▸ EXCERPTED DATA
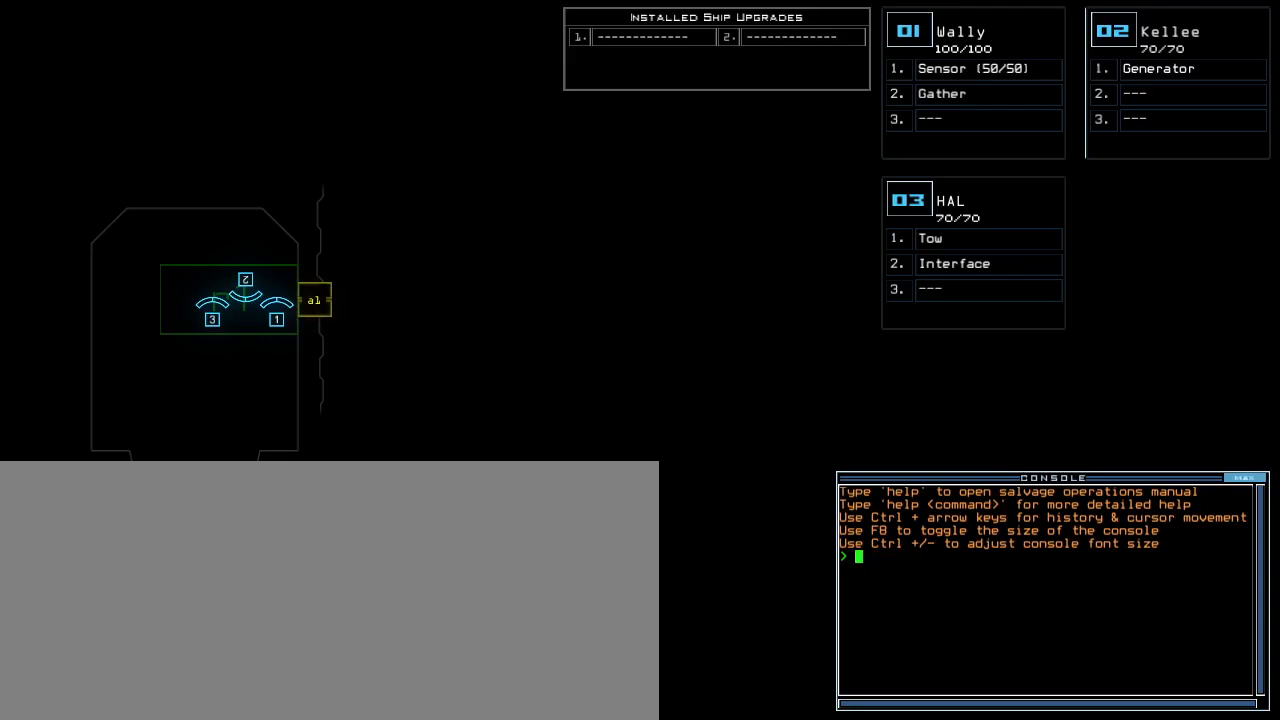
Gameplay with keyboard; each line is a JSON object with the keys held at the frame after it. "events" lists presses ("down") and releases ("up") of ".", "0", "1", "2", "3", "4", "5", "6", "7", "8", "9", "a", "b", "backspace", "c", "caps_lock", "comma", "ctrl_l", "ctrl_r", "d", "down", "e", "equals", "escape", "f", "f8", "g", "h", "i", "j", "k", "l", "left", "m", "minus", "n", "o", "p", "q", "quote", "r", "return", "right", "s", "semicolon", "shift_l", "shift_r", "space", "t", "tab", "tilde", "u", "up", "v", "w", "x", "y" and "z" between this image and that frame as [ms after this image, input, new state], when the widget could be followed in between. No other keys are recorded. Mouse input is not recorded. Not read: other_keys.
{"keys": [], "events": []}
---
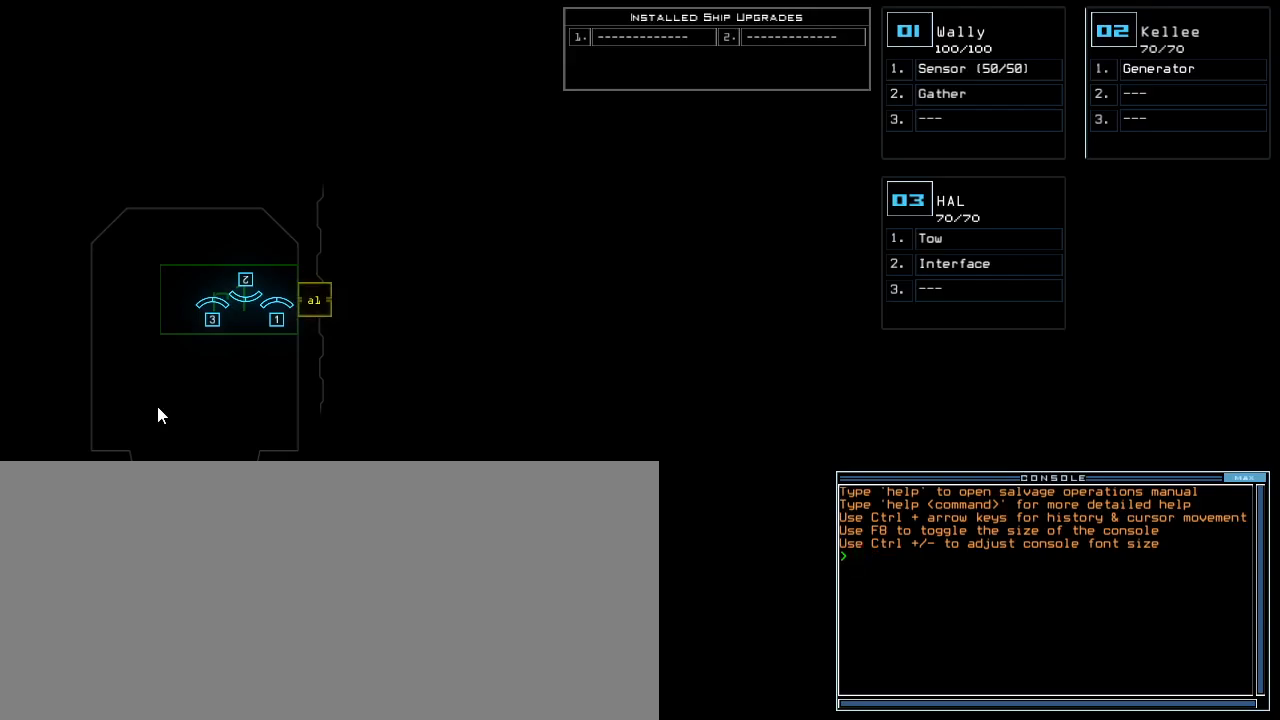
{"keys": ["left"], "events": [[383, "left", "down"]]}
==
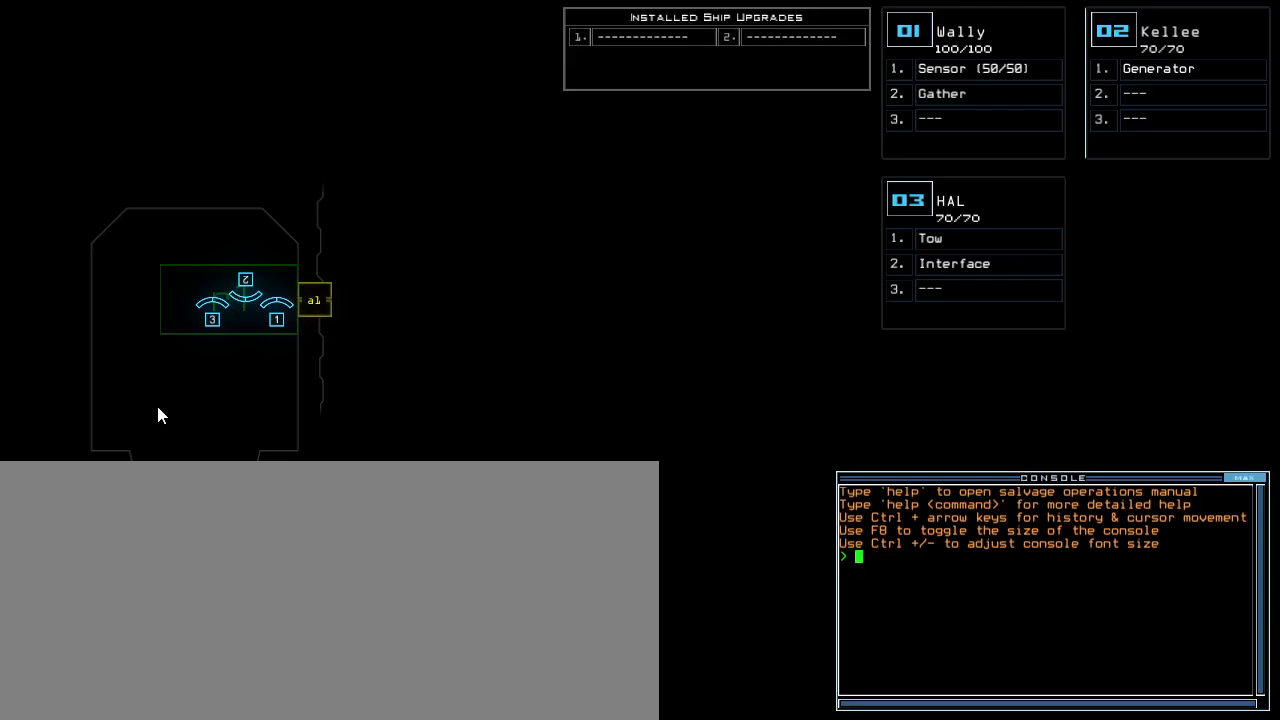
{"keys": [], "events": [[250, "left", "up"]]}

▸ INSTRUCTIONS FOR THE TASK
Go through the records above and return each line in which the word "left" occurs.

▸ SOLVED EXERCISE
Gameplay with keyboard; each line is a JSON object with the keys held at the frame after it. "events" lists presses ("down") and releases ("up") of ".", "0", "1", "2", "3", "4", "5", "6", "7", "8", "9", "a", "b", "backspace", "c", "caps_lock", "comma", "ctrl_l", "ctrl_r", "d", "down", "e", "equals", "escape", "f", "f8", "g", "h", "i", "j", "k", "l", "left", "m", "minus", "n", "o", "p", "q", "quote", "r", "return", "right", "s", "semicolon", "shift_l", "shift_r", "space", "t", "tab", "tilde", "u", "up", "v", "w", "x", "y" and "z" between this image and that frame as [ms after this image, input, new state], when the widget could be followed in between. No other keys are recorded. Mouse input is not recorded. Not read: other_keys.
{"keys": ["left"], "events": [[383, "left", "down"]]}
{"keys": [], "events": [[250, "left", "up"]]}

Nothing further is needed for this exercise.